WHAT IS BEING ASKED:
Images stay out. Everything else in the records is repeated exactly.

LISTED RECORDS:

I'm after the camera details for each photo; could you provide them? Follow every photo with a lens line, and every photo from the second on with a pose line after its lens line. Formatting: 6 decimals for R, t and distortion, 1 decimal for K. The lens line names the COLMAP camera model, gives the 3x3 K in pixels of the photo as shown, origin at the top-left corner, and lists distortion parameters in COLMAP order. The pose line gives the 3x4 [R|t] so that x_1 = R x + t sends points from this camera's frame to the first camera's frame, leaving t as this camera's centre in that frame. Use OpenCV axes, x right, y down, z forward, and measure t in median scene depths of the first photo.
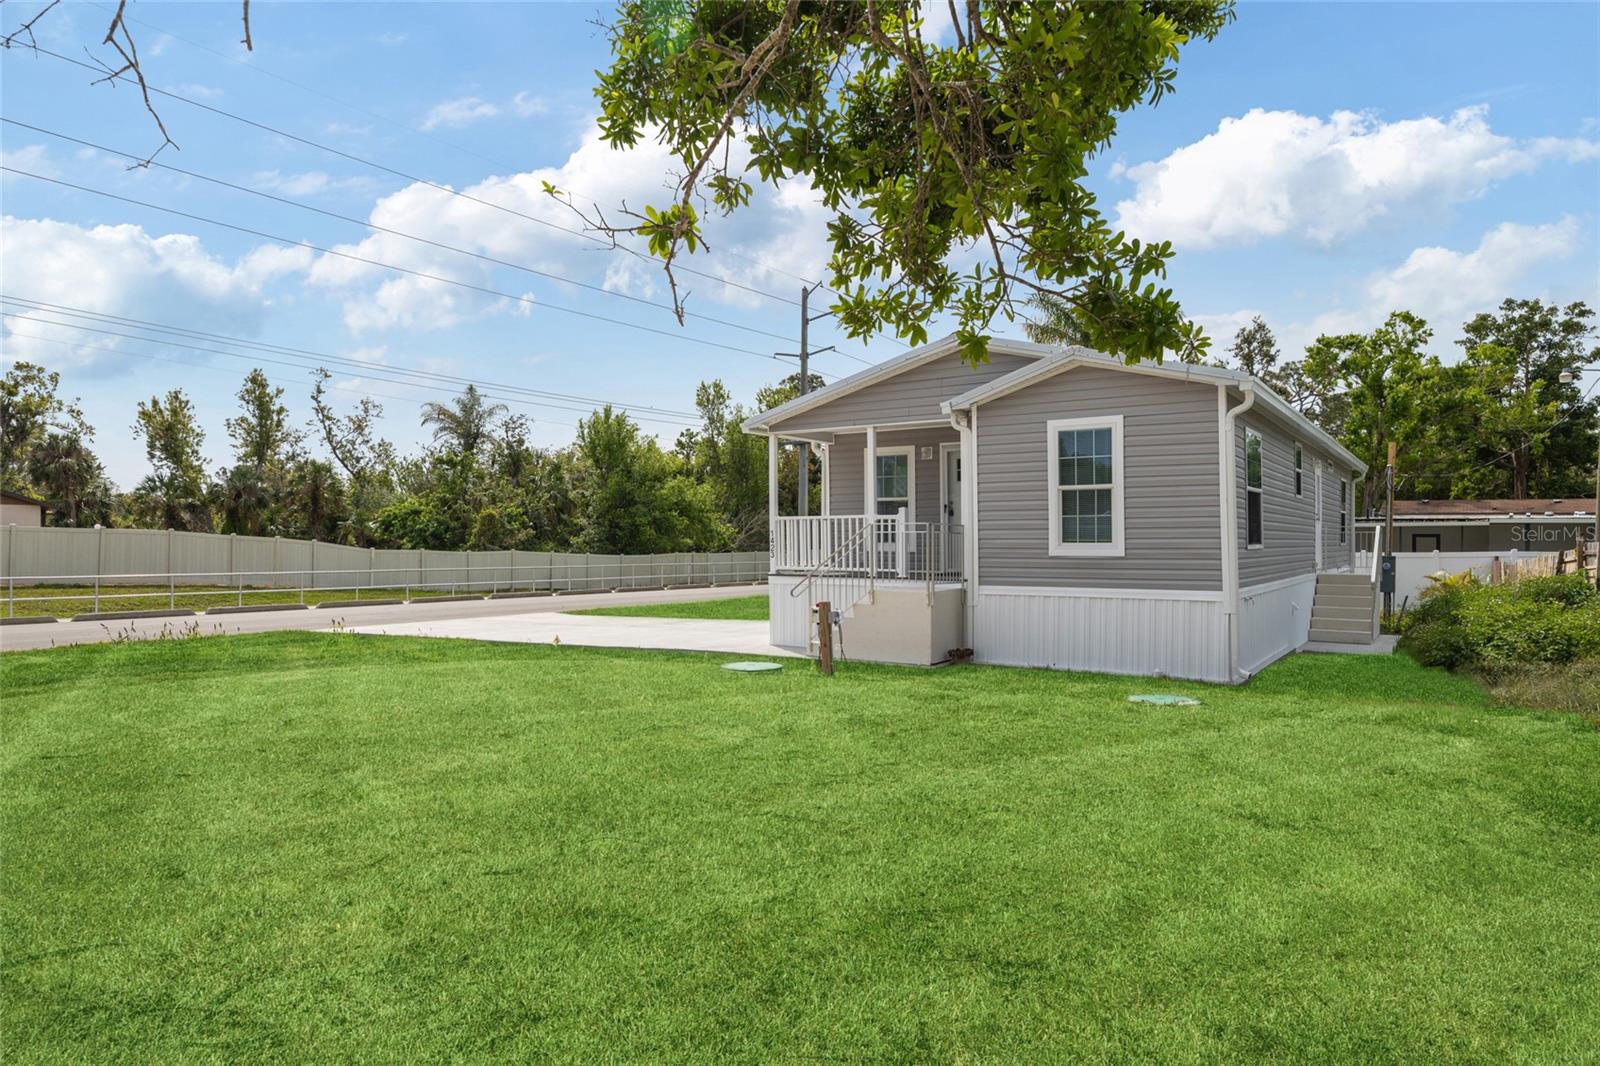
lens RADIAL K [[985.9, 0, 800.0], [0, 985.9, 533.0], [0, 0, 1]] dist [0.000384, 0.000232]
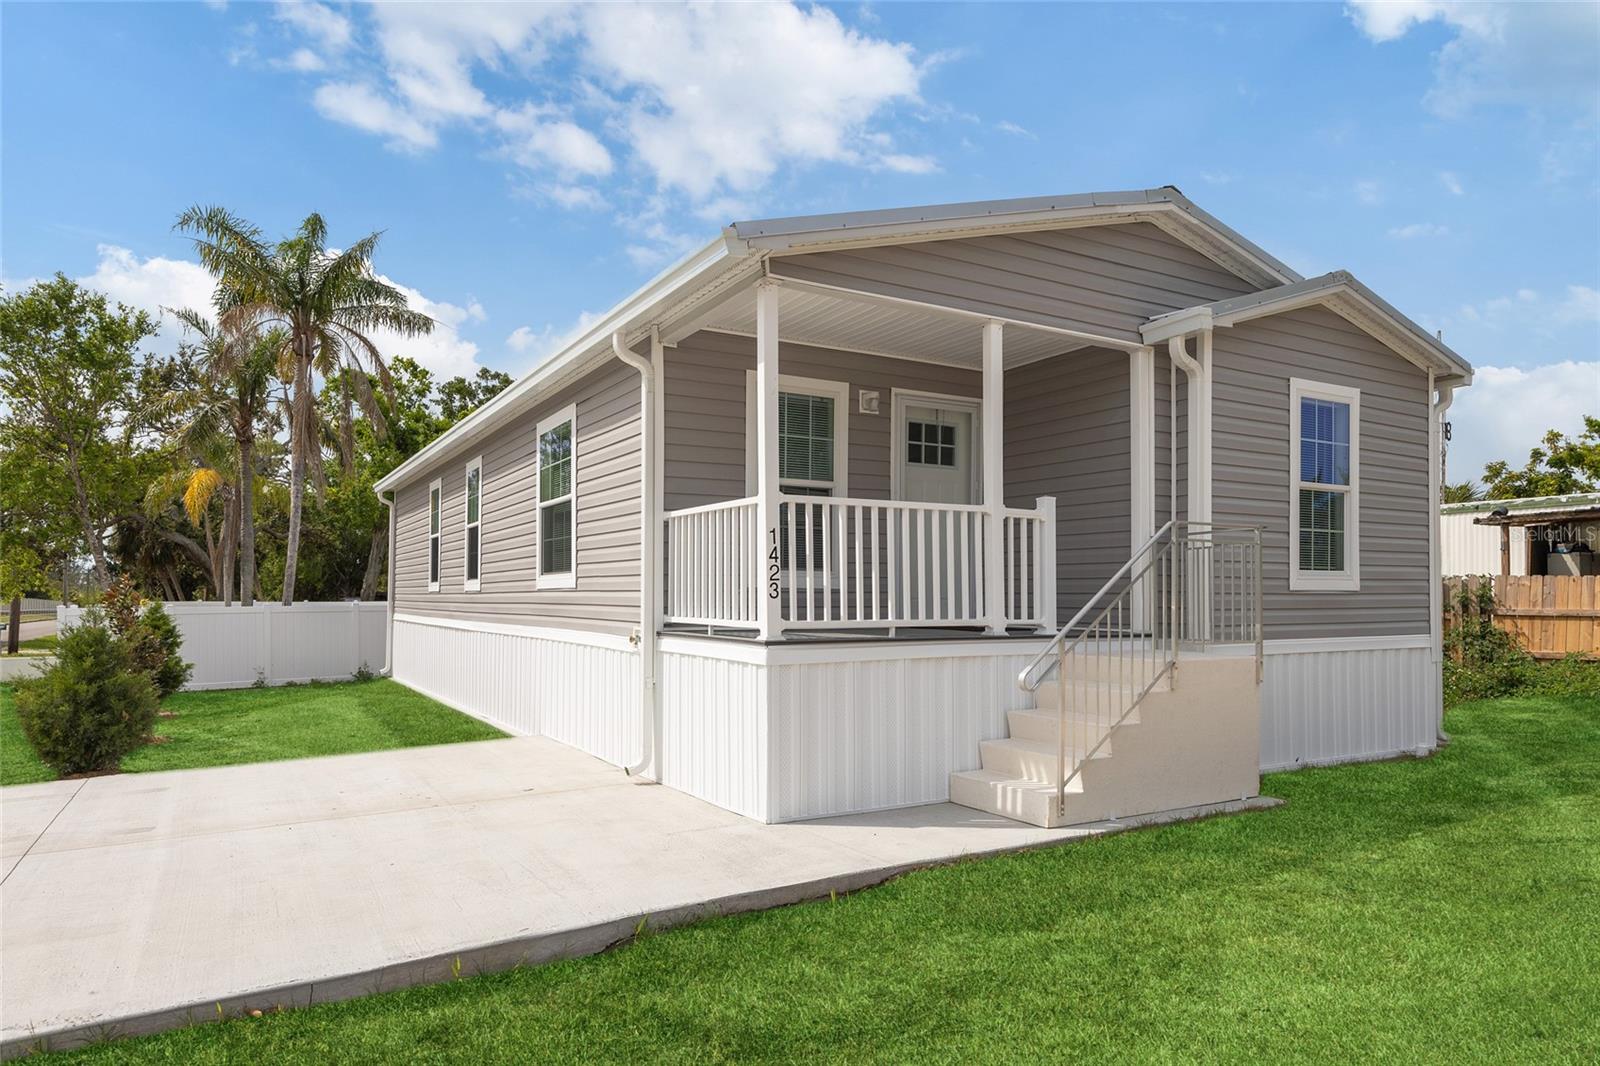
lens RADIAL K [[1002.9, 0, 804.2], [0, 1002.9, 590.2], [0, 0, 1]] dist [-0.001131, -0.000623]
pose [[0.435652, 0.009096, 0.900069, -0.361403], [-0.007439, 0.999951, -0.006505, 0.023042], [-0.900084, -0.003862, 0.435699, 0.778412]]
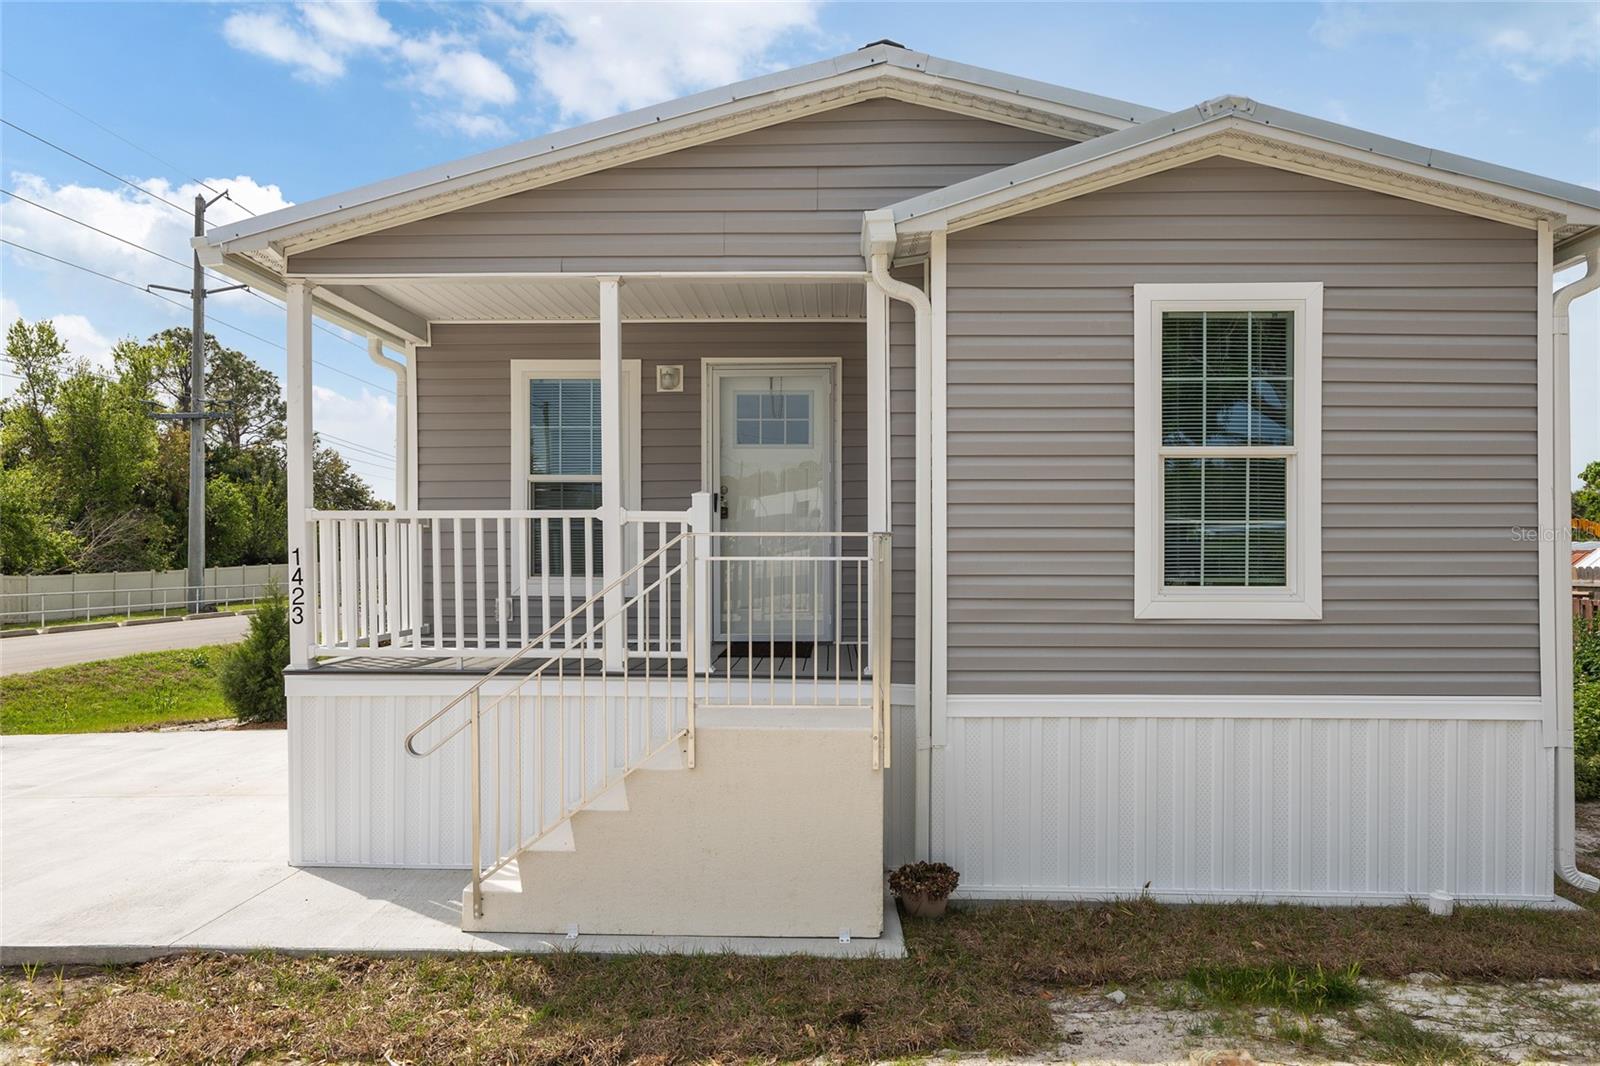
lens RADIAL K [[1014.5, 0, 796.5], [0, 1014.5, 553.7], [0, 0, 1]] dist [0.003259, -0.017257]
pose [[0.846286, 0.002307, 0.532724, -0.067971], [-0.006513, 0.999961, 0.006017, -0.003979], [-0.532689, -0.008562, 0.846268, 0.561879]]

RESULT:
I'm after the camera details for each photo; could you provide them? Follow every photo with a lens line, and every photo from the second on with a pose line after its lens line. Formatting: 6 decimals for R, t and distortion, 1 decimal for K. The lens line names the COLMAP camera model, gives the 3x3 K in pixels of the photo as shown, origin at the top-left corner, and lists distortion parameters in COLMAP order. The pose line gives the 3x4 [R|t] so that x_1 = R x + t sends points from this camera's frame to the first camera's frame, leaving t as this camera's centre in that frame. Use OpenCV axes, x right, y down, z forward, and measure t in median scene depths of the first photo.
lens RADIAL K [[985.9, 0, 800.0], [0, 985.9, 533.0], [0, 0, 1]] dist [0.000384, 0.000232]
lens RADIAL K [[1002.9, 0, 804.2], [0, 1002.9, 590.2], [0, 0, 1]] dist [-0.001131, -0.000623]
pose [[0.435652, 0.009096, 0.900069, -0.361403], [-0.007439, 0.999951, -0.006505, 0.023042], [-0.900084, -0.003862, 0.435699, 0.778412]]
lens RADIAL K [[1014.5, 0, 796.5], [0, 1014.5, 553.7], [0, 0, 1]] dist [0.003259, -0.017257]
pose [[0.846286, 0.002307, 0.532724, -0.067971], [-0.006513, 0.999961, 0.006017, -0.003979], [-0.532689, -0.008562, 0.846268, 0.561879]]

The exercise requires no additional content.